Gadhafi's practice of making all decisions from the top, often impulsively and with no systemization, led to an educational culture in which administrators and teachers had little idea of what to expect from one week to the next. As de facto mouthpieces—some willing and some not—for the regime, they were often scorned, much in contrast to traditional Arab veneration of the teacher.

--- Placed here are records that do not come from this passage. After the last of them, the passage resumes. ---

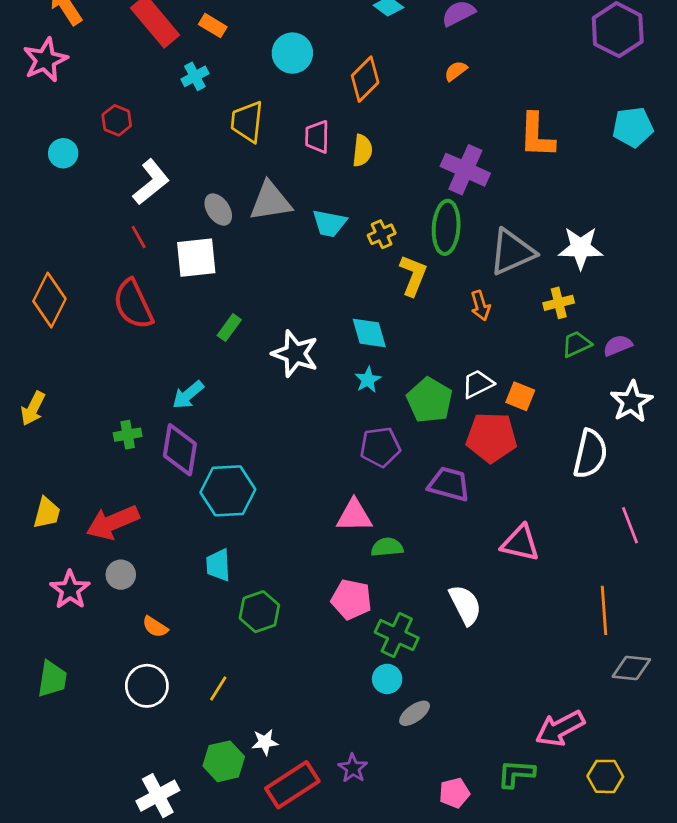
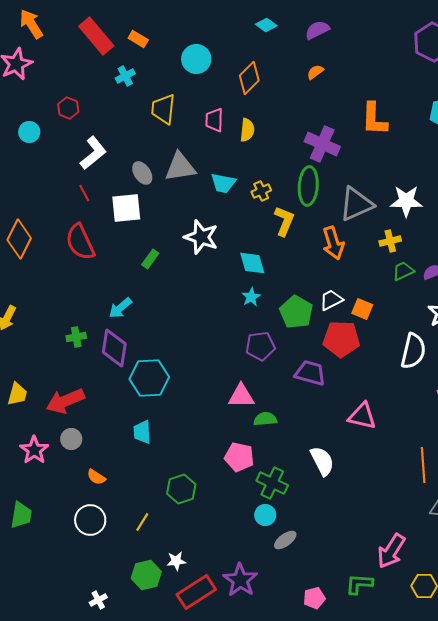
orange arrow: (480, 306) -> (333, 243), size x1.5
white star: (295, 354) -> (201, 237), moved
green hexagon: (259, 612) -> (181, 489), moved
pink arrow: (560, 728) -> (391, 551), turned -30
purple star: (353, 768) -> (240, 580), size x1.6
white cross: (158, 796) -> (98, 600), size x0.6

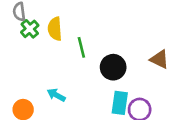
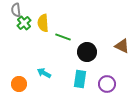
green line: (81, 47) -> (63, 37), turned -56
cyan rectangle: (120, 103) -> (80, 79), moved

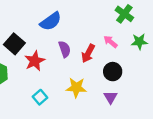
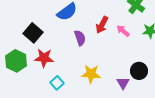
red arrow: (88, 53) -> (102, 25), moved
red star: (35, 61) -> (44, 58), moved, turned 30
black circle: (113, 72) -> (139, 71), moved

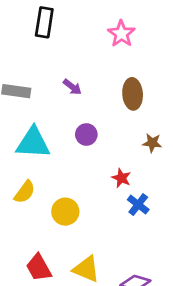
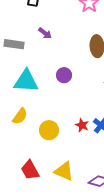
purple arrow: (72, 87) -> (45, 33), moved
red star: (121, 178) -> (82, 125), moved

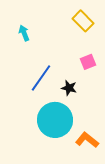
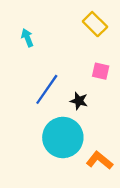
pink square: (88, 62) -> (101, 71), turned 35

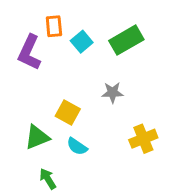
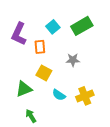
orange rectangle: (54, 26) -> (40, 47), moved
yellow cross: (143, 139) -> (85, 96), moved
cyan semicircle: (77, 146) -> (59, 95), moved

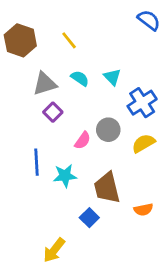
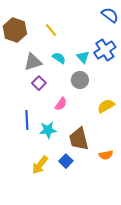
blue cross: (142, 103) -> (105, 50), moved
gray circle: (108, 130) -> (80, 80), moved
yellow arrow: (54, 250) -> (40, 165), moved

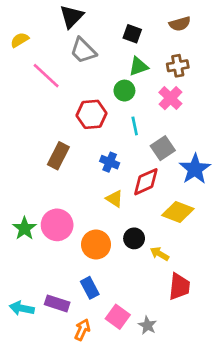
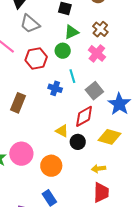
brown cross: (178, 66) -> (100, 29), turned -35
red hexagon: (92, 114) -> (36, 58), moved
blue cross: (110, 162) -> (55, 88), moved
black circle: (134, 238) -> (78, 142), moved
yellow arrow: (160, 254) -> (99, 169), turned -32
red trapezoid: (179, 287) -> (101, 192), moved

Five months of war have added new problems and practical obstacles to reopening the schools. The grimmest concern is to provide support for students who have lost family members or witnessed atrocities by Gadhafi's troops. Another is a mine-awareness campaign that has so far trained 280 teachers to help children avoid mines planted by Gadhafi's forces (the revolutionary government has forsworn the use of mines).

Earlier this year, many teachers, parents and even older high-school students were doing volunteer work supporting the nascent Free Libyan government or, if they were men over 18, fighting on the front lines. As the action moved west and eastern Libya returned to relative stability, financial problems moved to the fore. With oil production disrupted, the new revolutionary government has been chronically short of funds, unable to pay teachers. Electricity has been an issue. Many here fear that Gadhafi still has sleeper cells in the liberated areas, and that attacks on schools are a possibility. Fourteen hundred guards are being trained (though they will be unarmed).

Despite all this, the council is determined to open schools in September—without the Green Book-inflected ideology and with an aim to changing Libyan culture to prepare students for democracy.

Libya's educational system was in theory modeled on the European system, where a difficult exam given after the ninth grade separated the 15% or so who continued on an academic track leading to university from the others, who entered vocational training. For example, in February there were about 120,000 students in Benghazi's primary schools but just 15,480 in academic secondary schools. The select few who made it into the academic high schools faced a stultifyingly narrow curriculum. According to Wafa Bugaighis, until recently the head of a Benghazi private school, secondary and tertiary education was designed to produce doctors, engineers and lawyers, and not much else.

Even so, Ms. Bugaighis adds, there is a big gap between the few rich (including her family) and the many poor in this supposedly socialist oil state. "Yes, the schools are open to all," she says. "But the outcome of the system is the problem." The better-off have long paid for private courses in English—at one point Gadhafi removed foreign languages from the curriculum and their teaching has yet to recover—and even Arabic, to make sure their kids write proper standard Arabic. And the rich could afford to pay for private schools (about $2,000 a year).

Education Minister Sahli, a well-regarded Arabic poet in Libya, recognizes that he is beginning a long-term effort. For the very young, this fall promises much. But many older Libyans must live this moment through their children. Aisha el Sallawi. who has a degree in electrical engineering, apologizes for being unable to speak English: "I still remember the day they burned the English books at my school. I was crying."